If a decision maker is motivated by time, then make sure you are specific in your request for a meeting and have a clear, and rational, plan to present to them. Before you go to the meeting, make sure they know why you want the meeting and what decisions you’ll be asking them for. If they’re unable to make those decisions in the meeting ensure that you have agreement on when those decisions will be made later. Keep your meeting to the time allocated to convey to the decision maker that you value the time they have given you.
If a decision maker is motivated by organisational, or personal, reputation and liability then make sure they are aware of what these are. Use examples from recent court cases and media to highlight the impact of ignoring risk management. Take them through what has, or could, happen if a certain threat came to pass with the system in its current state. Then, paint a clear picture of how the changes you recommend could positively impact the outcome.
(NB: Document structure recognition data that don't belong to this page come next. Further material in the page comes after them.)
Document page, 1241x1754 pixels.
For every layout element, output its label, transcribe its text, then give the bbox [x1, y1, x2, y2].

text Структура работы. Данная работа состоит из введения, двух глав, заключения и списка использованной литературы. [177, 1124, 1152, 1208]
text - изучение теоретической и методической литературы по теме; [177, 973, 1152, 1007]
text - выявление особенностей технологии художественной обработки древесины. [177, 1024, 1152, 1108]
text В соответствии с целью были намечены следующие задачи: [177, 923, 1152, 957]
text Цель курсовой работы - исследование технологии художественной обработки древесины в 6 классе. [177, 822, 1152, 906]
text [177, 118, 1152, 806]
If the decision maker is motivated by care for their colleagues and employees then tailor your message to be about staff care and how risk management systems will improve productivity, trust in the organisation and employee motivation.
In truth, most decision makers are motivated, and constrained, to varying degrees by all these things mentioned. However, knowing their primary motivations and constraints will help you tailor your message in a way that will most likely be heard.
Unfortunately, this is not always a guarantee that you will see change. It is a sad fact that some organisations learn only by experience and it is not until there is a crisis – business shutdown, employee injury, death or kidnap, or lawsuit – that decision makers will act. If this is the case, make sure that you have protected yourself by keeping careful note of when you raised issues about risk, to whom, and the outcome. Risk realised can sink an organisation. Make sure you don’t go down with it.